_Aim of the exercise:_
Since only part of the records is wanted, repeat exactly the lines from the one containing "(LXD-2343 P-T-Gold-B)" through the last line, both included.
··· Dataset records
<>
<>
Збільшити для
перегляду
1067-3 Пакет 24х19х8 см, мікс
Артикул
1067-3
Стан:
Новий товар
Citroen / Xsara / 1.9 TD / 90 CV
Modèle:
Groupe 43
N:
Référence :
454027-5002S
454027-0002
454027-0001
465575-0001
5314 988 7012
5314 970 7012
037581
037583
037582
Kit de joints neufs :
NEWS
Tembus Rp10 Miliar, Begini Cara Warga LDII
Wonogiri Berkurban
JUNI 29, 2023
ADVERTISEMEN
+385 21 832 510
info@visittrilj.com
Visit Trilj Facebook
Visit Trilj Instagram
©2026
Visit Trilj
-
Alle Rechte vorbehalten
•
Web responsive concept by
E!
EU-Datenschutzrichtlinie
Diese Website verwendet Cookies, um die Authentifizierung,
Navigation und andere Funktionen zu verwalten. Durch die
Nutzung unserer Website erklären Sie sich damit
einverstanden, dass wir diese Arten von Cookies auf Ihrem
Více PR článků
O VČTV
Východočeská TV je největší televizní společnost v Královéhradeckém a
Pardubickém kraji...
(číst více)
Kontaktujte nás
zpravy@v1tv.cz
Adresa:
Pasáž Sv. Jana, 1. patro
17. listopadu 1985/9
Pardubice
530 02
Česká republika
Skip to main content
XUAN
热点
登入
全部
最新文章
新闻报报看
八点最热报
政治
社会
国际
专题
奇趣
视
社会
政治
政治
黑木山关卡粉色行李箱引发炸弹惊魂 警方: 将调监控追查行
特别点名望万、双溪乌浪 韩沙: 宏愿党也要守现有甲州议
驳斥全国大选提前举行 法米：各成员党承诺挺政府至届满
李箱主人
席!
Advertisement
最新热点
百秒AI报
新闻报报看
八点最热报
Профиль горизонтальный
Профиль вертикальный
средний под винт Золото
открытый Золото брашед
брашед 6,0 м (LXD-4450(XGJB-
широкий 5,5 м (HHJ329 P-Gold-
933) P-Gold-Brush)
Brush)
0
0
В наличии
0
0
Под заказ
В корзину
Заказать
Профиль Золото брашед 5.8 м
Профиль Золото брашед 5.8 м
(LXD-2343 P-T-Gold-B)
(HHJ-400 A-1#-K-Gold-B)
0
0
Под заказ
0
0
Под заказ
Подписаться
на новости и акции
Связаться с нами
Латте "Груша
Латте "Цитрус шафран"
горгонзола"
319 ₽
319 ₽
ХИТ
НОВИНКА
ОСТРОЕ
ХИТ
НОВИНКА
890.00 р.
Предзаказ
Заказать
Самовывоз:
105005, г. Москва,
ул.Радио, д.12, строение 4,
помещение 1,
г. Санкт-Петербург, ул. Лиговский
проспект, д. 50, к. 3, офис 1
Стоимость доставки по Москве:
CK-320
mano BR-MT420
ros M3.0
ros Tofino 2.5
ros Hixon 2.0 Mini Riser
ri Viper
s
······
_Task answer:_
(LXD-2343 P-T-Gold-B)
(HHJ-400 A-1#-K-Gold-B)
0
0
Под заказ
0
0
Под заказ
Подписаться
на новости и акции
Связаться с нами
Латте "Груша
Латте "Цитрус шафран"
горгонзола"
319 ₽
319 ₽
ХИТ
НОВИНКА
ОСТРОЕ
ХИТ
НОВИНКА
890.00 р.
Предзаказ
Заказать
Самовывоз:
105005, г. Москва,
ул.Радио, д.12, строение 4,
помещение 1,
г. Санкт-Петербург, ул. Лиговский
проспект, д. 50, к. 3, офис 1
Стоимость доставки по Москве:
CK-320
mano BR-MT420
ros M3.0
ros Tofino 2.5
ros Hixon 2.0 Mini Riser
ri Viper
s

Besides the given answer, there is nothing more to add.